Fragmento del documento:
+---+
Aunque es cierto que en las escasas líneas de ese mensaje electrónico se filtra un tono poco pertinente para un gesto diplomático que requería más bien cuidado y cordialidad verbal, también es verdad que los rumores sobre Solá se inscriben en ejercicios más amplios de presión destinados a que Alberto Fernández afronte una crisis de gabinete: al nombre de Solá habría que agregar el de Ginés González García y el de la ministra de Justicia, Marcela Losardo.

Que esa movida tienda a allanar un avance kirchnerista sobre terreno del Presidente no es contradictorio con que desde el otro extremo de la grieta también se la aliente: allí se apuesta a la vieja estrategia de la polarización y en ese sentido prefieren que el gobierno se identifique cada día más con la influencia de la vicepresidente y que se diluya el centrismo que Fernández sigue expresando.
+---+
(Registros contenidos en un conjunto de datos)
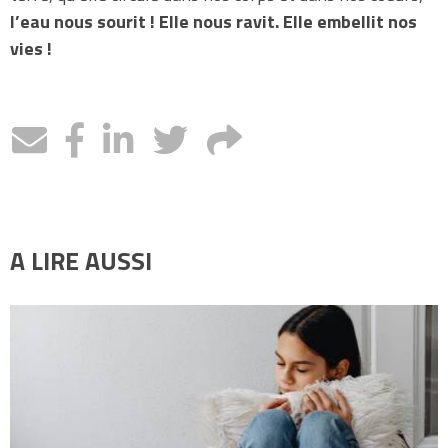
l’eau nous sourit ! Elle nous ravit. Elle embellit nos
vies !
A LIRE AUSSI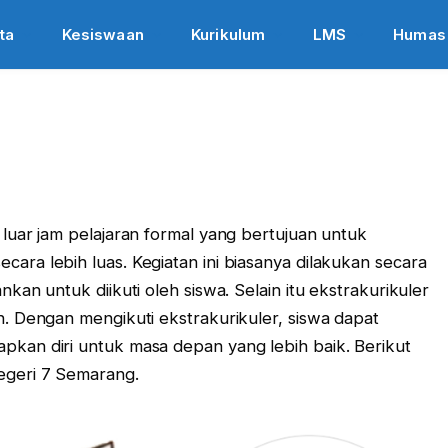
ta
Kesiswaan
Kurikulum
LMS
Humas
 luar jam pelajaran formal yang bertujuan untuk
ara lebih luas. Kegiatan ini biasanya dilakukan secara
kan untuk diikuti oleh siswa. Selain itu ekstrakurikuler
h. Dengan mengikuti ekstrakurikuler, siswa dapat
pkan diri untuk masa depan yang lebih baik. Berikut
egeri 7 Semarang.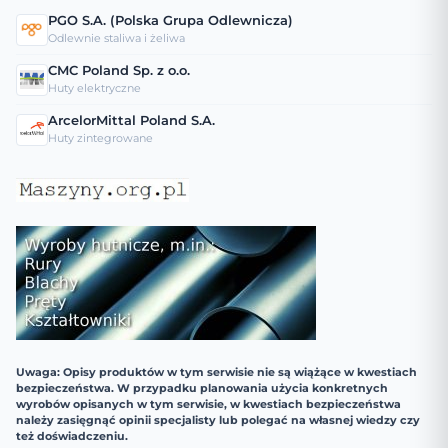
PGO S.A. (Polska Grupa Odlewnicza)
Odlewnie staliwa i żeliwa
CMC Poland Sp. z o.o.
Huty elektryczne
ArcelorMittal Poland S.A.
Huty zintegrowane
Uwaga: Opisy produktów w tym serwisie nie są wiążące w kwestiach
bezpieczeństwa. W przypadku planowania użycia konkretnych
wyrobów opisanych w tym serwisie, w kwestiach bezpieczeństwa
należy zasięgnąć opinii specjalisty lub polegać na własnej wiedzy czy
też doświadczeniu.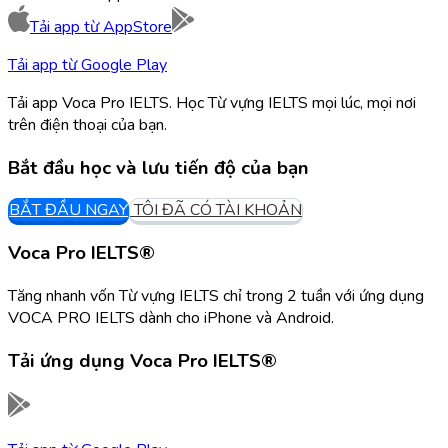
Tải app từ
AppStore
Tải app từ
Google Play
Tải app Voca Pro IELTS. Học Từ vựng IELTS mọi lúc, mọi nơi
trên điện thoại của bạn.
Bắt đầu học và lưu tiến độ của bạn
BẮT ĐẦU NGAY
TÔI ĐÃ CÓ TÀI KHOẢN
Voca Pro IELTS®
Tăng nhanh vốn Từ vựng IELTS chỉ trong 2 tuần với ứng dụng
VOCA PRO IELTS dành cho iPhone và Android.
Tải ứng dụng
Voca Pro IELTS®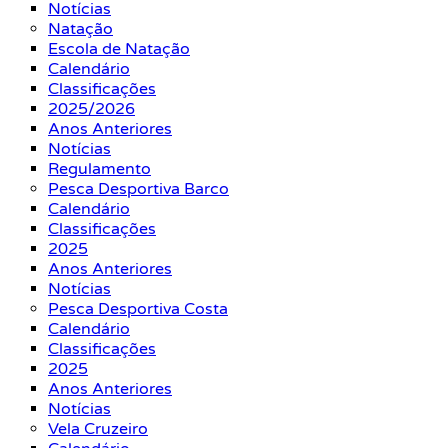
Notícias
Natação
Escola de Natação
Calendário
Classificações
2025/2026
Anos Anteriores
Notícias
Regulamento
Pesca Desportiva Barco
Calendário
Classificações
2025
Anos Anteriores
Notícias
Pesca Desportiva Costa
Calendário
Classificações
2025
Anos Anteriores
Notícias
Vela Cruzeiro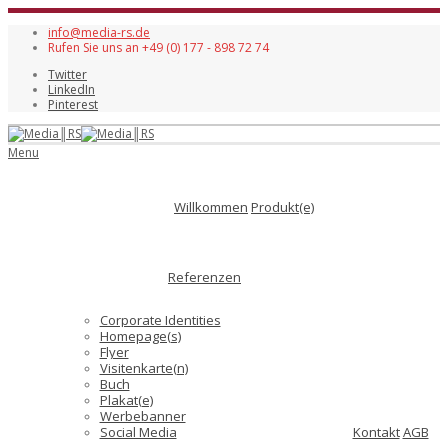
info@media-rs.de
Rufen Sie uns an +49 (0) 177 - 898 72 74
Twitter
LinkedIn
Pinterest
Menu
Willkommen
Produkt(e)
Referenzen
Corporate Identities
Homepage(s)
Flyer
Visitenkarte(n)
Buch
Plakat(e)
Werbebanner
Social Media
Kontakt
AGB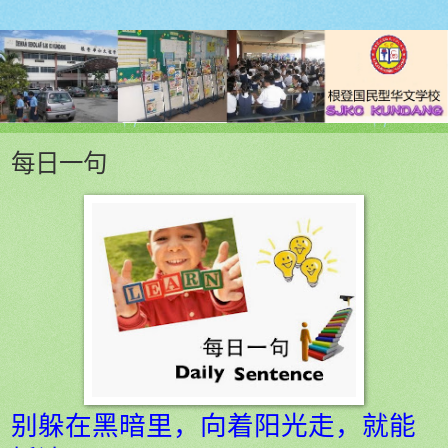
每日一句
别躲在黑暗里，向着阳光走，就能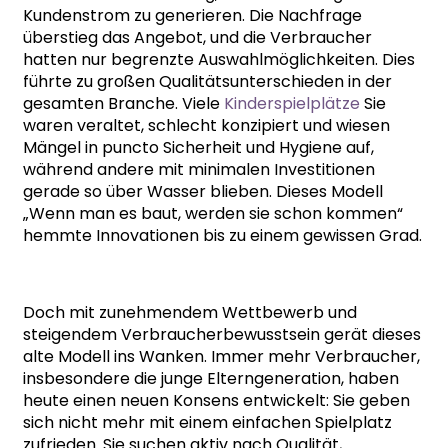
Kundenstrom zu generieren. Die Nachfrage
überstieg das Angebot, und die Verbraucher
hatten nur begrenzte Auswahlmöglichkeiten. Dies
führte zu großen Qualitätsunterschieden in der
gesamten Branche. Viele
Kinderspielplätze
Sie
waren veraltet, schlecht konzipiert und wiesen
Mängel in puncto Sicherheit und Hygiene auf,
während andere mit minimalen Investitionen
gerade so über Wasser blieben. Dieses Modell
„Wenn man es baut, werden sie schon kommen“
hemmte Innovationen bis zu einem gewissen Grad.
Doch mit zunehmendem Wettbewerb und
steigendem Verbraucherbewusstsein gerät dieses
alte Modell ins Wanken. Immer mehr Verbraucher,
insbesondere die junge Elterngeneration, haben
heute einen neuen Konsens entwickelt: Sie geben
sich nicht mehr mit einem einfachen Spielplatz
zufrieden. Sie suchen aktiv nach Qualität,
+---+
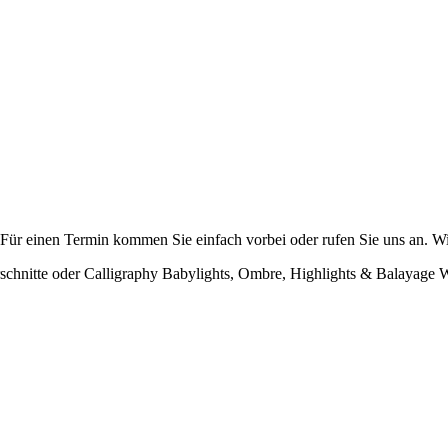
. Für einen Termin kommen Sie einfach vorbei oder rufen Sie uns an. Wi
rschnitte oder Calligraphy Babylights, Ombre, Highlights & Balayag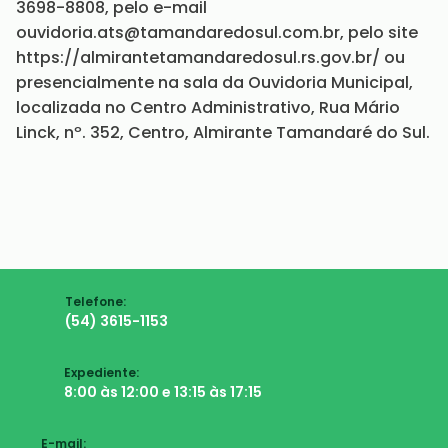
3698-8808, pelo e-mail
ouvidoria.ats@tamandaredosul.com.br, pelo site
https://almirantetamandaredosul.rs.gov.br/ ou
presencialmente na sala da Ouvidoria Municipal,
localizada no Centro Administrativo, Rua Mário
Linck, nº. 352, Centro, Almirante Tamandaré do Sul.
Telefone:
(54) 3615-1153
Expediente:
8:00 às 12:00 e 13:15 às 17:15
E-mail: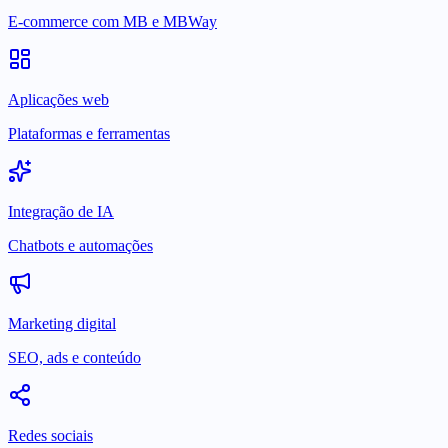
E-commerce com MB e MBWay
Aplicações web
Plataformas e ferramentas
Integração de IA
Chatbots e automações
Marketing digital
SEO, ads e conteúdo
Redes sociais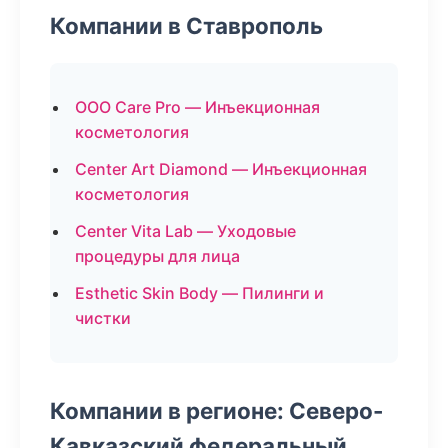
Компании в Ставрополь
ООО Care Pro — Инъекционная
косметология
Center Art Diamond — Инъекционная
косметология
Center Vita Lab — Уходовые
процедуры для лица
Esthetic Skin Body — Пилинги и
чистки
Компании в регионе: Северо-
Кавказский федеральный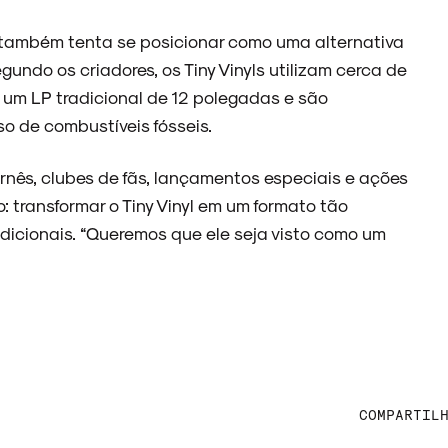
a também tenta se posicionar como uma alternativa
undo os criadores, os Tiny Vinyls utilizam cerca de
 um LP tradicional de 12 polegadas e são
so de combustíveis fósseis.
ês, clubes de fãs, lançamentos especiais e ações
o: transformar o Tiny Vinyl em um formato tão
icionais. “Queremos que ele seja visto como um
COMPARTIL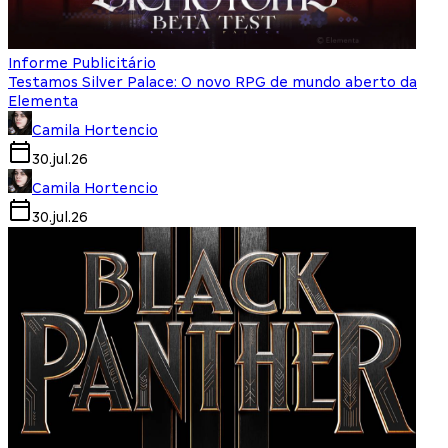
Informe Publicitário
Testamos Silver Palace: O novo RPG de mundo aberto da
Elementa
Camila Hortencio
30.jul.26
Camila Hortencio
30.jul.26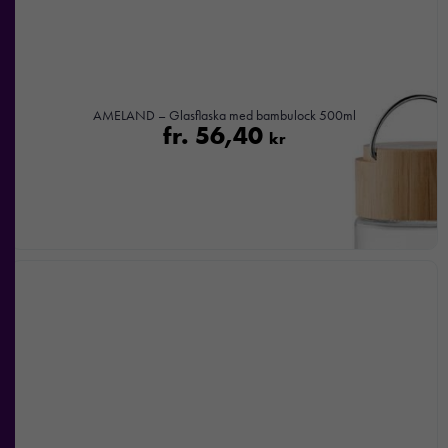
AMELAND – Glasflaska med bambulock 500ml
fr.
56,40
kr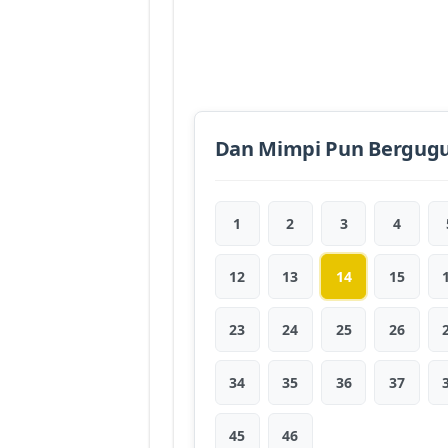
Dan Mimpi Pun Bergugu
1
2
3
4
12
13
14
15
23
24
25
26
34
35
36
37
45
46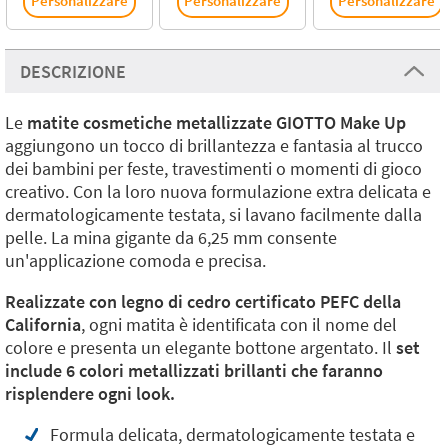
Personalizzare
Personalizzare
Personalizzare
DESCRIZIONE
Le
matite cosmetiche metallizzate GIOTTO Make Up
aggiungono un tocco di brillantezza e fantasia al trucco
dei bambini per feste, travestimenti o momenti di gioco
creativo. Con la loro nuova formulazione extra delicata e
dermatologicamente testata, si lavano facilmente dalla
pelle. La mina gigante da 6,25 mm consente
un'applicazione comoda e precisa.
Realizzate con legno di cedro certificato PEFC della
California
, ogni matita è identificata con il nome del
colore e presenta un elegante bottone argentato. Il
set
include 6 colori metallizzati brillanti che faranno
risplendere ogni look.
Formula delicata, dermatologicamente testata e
+---+
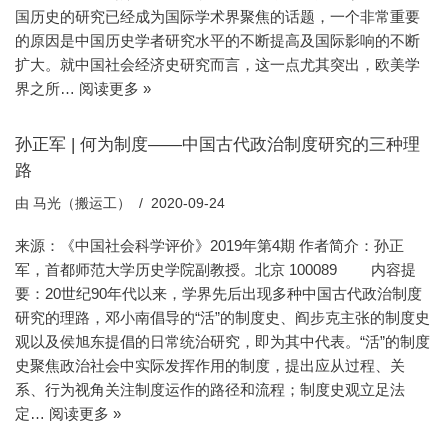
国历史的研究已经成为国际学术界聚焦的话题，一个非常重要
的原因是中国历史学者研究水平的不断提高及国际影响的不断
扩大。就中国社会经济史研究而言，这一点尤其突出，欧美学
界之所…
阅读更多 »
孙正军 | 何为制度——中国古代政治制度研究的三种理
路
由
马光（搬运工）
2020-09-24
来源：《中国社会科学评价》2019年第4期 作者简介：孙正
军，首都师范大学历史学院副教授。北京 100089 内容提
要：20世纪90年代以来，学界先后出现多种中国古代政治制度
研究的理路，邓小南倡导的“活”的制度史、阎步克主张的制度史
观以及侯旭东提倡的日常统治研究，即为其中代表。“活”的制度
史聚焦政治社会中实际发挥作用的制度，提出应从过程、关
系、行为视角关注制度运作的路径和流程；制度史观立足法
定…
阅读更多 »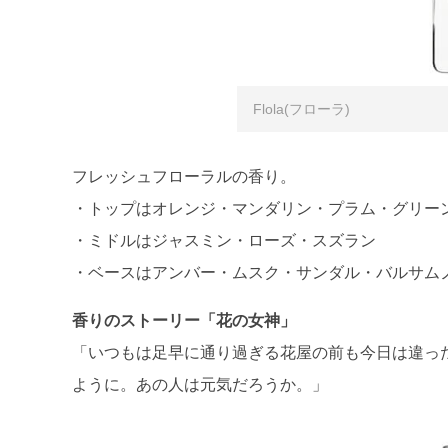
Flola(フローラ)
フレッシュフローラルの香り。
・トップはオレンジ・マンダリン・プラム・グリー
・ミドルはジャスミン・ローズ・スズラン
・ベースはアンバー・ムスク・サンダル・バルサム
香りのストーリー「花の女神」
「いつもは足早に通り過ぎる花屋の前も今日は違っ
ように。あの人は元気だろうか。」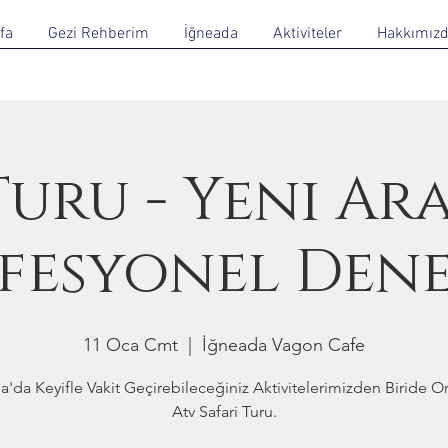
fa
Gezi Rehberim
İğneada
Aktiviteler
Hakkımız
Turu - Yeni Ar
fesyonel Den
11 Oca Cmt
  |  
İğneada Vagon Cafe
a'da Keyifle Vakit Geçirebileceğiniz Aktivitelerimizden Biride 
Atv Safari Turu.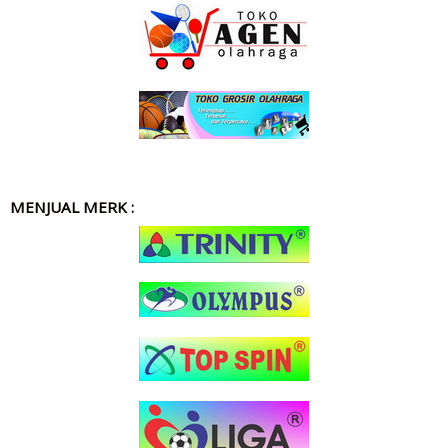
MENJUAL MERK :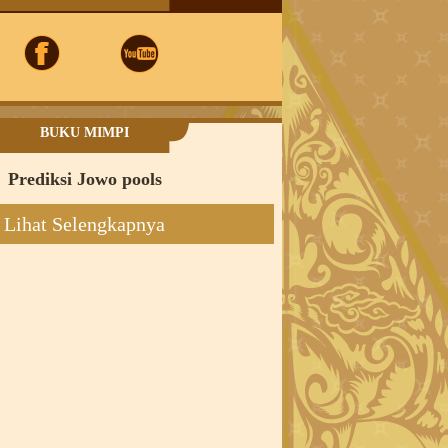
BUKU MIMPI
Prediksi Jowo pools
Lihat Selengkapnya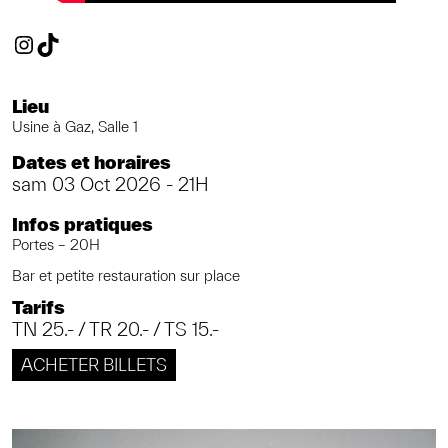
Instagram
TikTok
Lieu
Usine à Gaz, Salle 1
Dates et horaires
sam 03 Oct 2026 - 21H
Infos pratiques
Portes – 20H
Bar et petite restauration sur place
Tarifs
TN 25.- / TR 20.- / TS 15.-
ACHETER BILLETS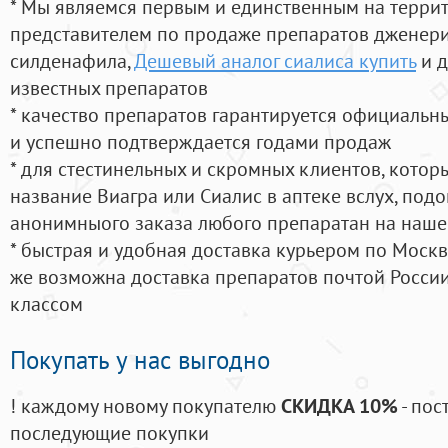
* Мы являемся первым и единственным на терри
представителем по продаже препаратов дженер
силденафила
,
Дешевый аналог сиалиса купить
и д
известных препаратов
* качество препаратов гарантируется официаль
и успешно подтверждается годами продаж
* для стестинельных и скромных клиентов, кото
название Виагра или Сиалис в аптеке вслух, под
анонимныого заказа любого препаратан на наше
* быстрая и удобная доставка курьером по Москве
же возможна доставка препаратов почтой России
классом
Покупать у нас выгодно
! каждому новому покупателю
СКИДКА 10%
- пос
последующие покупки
+---+
Tarea pendiente A: ¿Qué cargo ocupa Marcela Losardo según el fragmento del documento?
Tarea pendiente B: Prosiga el fragmento del documento sobre las presiones para una crisis de gabinete en el gobierno de Alberto Fernández a partir de su última oración.

Área de respuesta A: Es ministra de Justicia.

Área de respuesta B:
El acuerdo sobre las clases

La polémica pública sobre la vuelta de las clases presenciales en las escuelas muestra una dialéctica interesante en ese sentido. El gobierno porteño de Horacio Rodríguez Larreta hizo su juego planteando con fuerza la necesidad de regresar a la escuela. Y hacerlo rápido: él propone mediados de febrero como puntapié inicial. Los gremios docentes (aunque con distintos matices) han rechazado ese planteo: “Es una política criminal para los pibes y para todos los que intervenimos en la educación”, dispararon desde uno de ellos (Ademys, la Asociación de Enseñanza Media y Superior).

Lo interesante de la situación es que desde el gobierno nacional se ha respaldado oblícuamente la postura de la ciudad autónoma. El ministro de Educación, Nicolás Trotta, insistió en la importancia de la presencialidad y afirmó la voluntad de iniciar las clases en marzo (la diferencia con el gobierno porteño es apenas de una quincena) y el propio Alberto Fernández intervino: “Perder un año de educación y conocimiento es muy grave para cualquier sociedad”, dijo. Y agregó: “Nosotros hemos decidido que las clases vuelvan con los cuidados del caso, por eso estamos en condiciones de confirmar que en marzo las clases se iniciarán”.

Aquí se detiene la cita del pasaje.